The Consumer Price Index, the broad measure of retail prices and inflation, rose 0.5 percent, edging above Wall Street estimates, after having held steady in June.

Economists surveyed by had forecast a 0.4 percent rise in the overall price reading.

The so-called core-CPI, which excludes often volatile food and energy prices, was up 0.1 percent, after a 0.1 percent rise in June. Economists were expecting a 0.2 percent rise in the closely watched core number.

A 14.2 percent rise in energy prices over the past 12 months, including a 3.8 percent increase in energy prices in July, was responsible for much of the increase in overall prices.

The American Automobile Association (AAA) said prices at the pump struck another record high Tuesday with the nationwide average price of a gallon of regular unleaded hitting $2.524, up 4 cents from the previous day.

In the last year, prices have gained nearly 67 cents, or about 36 percent.

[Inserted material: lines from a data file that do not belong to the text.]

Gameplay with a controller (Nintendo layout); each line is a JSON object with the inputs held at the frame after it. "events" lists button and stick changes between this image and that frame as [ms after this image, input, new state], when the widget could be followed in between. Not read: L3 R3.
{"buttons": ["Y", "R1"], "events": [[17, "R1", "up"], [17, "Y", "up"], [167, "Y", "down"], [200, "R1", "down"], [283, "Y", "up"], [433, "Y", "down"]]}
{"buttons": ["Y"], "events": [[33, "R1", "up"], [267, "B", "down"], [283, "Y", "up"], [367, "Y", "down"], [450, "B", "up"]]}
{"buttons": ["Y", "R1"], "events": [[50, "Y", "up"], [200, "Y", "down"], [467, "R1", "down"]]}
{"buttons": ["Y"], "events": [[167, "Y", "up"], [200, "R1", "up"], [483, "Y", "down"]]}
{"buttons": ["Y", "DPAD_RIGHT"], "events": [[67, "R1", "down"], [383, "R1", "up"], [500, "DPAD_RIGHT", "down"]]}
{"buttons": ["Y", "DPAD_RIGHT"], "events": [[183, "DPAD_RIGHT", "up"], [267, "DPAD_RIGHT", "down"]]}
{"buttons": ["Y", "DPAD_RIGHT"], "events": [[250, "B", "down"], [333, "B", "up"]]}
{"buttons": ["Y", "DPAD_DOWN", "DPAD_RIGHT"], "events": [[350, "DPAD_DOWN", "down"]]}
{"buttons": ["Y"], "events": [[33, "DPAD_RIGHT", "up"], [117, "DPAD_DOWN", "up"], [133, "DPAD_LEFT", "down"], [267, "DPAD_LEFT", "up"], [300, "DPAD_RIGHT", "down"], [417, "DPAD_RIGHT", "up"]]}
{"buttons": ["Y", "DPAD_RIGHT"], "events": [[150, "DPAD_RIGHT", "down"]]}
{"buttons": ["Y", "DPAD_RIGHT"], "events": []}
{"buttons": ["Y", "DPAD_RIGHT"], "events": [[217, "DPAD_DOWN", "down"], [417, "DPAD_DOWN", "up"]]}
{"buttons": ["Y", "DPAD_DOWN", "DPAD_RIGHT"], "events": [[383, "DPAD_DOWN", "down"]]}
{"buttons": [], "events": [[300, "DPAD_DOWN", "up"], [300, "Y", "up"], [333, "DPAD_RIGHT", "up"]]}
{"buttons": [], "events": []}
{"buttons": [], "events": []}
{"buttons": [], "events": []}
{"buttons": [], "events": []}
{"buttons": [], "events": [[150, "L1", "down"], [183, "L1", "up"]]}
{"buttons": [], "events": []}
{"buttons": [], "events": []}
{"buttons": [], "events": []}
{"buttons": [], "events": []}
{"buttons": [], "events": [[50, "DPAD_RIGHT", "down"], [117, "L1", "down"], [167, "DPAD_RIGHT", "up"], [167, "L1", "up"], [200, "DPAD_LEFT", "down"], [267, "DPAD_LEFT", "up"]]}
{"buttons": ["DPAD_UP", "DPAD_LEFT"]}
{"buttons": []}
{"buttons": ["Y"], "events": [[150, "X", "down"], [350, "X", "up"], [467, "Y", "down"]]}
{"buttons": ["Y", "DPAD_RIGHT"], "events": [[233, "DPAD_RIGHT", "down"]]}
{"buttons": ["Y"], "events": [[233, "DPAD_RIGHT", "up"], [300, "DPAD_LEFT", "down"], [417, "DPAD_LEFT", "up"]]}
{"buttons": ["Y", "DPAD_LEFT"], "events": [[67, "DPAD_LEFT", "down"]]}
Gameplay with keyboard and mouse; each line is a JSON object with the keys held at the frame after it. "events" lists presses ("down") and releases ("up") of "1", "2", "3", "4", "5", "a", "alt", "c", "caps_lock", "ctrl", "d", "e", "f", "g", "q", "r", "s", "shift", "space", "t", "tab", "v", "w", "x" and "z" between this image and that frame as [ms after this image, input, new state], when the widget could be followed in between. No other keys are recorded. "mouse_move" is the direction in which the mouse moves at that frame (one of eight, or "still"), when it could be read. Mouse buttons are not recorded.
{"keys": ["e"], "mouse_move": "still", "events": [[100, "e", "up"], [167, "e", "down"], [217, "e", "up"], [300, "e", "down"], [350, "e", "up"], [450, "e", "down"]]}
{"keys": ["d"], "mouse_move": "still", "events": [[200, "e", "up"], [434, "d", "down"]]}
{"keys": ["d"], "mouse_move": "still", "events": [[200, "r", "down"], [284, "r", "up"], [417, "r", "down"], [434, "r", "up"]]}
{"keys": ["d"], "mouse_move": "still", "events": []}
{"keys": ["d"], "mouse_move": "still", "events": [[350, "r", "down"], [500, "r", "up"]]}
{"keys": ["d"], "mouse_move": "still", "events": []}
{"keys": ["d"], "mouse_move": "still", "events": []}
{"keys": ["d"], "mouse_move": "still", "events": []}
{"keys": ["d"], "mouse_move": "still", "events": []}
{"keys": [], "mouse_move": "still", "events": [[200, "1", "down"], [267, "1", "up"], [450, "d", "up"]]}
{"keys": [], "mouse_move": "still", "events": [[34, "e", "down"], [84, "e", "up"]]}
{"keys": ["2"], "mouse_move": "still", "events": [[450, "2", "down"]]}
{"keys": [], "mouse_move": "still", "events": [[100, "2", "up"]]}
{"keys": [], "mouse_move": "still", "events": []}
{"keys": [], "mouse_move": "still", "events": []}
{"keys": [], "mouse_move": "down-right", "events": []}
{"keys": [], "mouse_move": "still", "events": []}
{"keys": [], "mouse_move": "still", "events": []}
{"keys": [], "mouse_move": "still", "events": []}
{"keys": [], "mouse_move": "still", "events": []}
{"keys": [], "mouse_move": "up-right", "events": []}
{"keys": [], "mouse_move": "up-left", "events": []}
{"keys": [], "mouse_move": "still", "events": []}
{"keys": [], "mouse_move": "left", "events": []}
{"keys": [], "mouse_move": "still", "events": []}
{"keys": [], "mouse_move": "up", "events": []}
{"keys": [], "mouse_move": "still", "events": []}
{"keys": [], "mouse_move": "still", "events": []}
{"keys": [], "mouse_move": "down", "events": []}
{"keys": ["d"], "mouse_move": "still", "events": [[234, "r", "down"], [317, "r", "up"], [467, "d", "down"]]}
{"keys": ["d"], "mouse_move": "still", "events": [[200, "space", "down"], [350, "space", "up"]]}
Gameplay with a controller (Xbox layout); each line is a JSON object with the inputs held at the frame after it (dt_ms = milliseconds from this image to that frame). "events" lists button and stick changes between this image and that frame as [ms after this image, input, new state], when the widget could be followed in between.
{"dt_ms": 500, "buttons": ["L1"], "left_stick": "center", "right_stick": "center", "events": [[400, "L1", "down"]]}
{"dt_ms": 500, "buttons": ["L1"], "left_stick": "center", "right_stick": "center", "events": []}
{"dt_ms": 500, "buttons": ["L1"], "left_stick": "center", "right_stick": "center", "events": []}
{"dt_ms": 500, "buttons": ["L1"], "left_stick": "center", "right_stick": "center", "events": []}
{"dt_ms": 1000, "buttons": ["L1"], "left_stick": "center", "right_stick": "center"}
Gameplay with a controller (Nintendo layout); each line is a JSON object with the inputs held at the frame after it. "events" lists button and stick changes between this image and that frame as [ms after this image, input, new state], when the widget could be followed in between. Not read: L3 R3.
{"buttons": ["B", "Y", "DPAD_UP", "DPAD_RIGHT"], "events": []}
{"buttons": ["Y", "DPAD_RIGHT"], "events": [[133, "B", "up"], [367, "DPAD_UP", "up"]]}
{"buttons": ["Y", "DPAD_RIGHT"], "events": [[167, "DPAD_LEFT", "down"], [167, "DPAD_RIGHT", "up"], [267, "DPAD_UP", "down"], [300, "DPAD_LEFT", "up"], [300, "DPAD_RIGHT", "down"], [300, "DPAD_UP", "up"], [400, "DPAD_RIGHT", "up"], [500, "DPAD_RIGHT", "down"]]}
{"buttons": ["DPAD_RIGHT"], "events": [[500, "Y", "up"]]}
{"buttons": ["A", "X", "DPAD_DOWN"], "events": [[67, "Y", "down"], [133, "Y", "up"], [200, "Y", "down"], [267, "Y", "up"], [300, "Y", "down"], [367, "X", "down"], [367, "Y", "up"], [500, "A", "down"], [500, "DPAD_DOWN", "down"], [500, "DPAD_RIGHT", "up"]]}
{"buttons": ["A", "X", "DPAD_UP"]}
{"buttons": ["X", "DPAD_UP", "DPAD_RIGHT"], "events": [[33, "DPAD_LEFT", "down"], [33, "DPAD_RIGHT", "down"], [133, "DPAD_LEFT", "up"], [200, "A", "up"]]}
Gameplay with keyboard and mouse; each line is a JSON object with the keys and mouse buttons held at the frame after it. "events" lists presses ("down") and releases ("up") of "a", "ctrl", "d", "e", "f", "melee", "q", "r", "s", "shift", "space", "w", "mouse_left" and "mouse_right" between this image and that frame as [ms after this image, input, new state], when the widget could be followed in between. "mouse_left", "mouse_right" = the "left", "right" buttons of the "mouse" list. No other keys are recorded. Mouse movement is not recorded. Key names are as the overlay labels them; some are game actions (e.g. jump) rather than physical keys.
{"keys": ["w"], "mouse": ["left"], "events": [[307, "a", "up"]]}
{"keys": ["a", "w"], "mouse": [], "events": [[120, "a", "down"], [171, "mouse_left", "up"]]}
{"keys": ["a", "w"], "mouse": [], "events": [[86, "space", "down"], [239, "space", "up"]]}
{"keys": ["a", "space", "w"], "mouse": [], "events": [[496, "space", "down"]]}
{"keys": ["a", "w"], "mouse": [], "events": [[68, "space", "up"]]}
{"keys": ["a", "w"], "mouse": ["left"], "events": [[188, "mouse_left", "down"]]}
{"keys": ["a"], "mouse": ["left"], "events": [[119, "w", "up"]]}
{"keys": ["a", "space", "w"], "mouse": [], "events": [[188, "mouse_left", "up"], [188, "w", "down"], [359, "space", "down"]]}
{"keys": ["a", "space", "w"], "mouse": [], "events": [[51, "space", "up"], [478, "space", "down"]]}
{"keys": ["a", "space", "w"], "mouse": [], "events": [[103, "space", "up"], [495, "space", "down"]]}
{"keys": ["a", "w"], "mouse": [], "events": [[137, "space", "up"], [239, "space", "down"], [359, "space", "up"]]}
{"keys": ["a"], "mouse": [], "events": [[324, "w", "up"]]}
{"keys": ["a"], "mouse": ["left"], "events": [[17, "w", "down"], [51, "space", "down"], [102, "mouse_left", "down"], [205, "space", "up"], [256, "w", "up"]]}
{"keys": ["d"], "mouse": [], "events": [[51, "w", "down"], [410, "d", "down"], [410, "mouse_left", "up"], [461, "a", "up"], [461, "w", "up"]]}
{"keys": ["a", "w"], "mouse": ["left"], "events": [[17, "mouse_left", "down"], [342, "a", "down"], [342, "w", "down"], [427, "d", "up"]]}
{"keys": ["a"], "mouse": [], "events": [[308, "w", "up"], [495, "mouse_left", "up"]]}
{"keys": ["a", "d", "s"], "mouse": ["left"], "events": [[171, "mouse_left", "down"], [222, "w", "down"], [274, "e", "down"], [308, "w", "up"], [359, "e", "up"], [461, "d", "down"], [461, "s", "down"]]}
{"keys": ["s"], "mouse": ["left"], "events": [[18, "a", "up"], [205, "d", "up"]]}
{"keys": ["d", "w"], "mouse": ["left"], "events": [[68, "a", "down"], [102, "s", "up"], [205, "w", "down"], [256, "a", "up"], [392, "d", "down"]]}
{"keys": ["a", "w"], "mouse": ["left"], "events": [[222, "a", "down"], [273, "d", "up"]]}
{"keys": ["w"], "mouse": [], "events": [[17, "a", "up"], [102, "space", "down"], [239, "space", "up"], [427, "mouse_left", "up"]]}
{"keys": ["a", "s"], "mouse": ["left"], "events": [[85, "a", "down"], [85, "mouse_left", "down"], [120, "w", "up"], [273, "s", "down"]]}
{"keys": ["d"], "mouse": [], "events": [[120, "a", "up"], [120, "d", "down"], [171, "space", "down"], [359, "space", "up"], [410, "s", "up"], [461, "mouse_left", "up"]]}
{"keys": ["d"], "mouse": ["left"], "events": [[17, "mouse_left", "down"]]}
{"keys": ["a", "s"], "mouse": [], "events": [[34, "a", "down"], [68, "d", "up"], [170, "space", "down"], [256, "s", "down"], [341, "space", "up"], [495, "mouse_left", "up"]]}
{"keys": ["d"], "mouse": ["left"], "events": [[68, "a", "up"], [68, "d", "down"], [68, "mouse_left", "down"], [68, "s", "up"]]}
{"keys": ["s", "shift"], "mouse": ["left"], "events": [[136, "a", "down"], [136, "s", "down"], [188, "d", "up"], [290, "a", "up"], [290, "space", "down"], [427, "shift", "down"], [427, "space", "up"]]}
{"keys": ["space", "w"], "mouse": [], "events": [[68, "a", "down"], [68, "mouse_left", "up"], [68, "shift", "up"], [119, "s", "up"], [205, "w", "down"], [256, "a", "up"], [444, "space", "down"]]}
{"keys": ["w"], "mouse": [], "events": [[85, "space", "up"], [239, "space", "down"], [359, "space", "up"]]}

Outside of energy, transportation costs rose 1.5 percent. Gas prices rose 6.1 percent, while prices for new vehicles fell 1.0 percent in July due to increased incentive programs from the big three U.S. automakers.

But prices for food and clothing remained relatively tame. Food costs rose a marginal 0.2 percent last month while apparel prices fell 0.9 percent.

"It seems as though the inflation report provided a few component surprises but no overall surprises as apparel prices continued to drop despite the expectation that they would stabilize or rise slightly," J.P. Morgan senior economist Anthony Chan, said in a comment emailed to CNN/Money.

"Other components such as medical care prices and housing, however, came in a bit firmer, thereby offsetting the moderating impacts of employee-discount priced automobiles and PC's," he added.

Chan said he didn't believe that the July report would cause any unpredictable action from the Federal Reserve in the coming months pertaining to interest rates.

Said Chan," Yes, energy prices are still rising at a towering pace, but we continue to see little evidence of serious penetration of such price pressures into the overall economy. Even as the core CPI creeps up to the upper end of the Fed's tolerable range at 2.1 percent, the overall mix of this report continues to provide full justification for an easy as she goes monetary policy."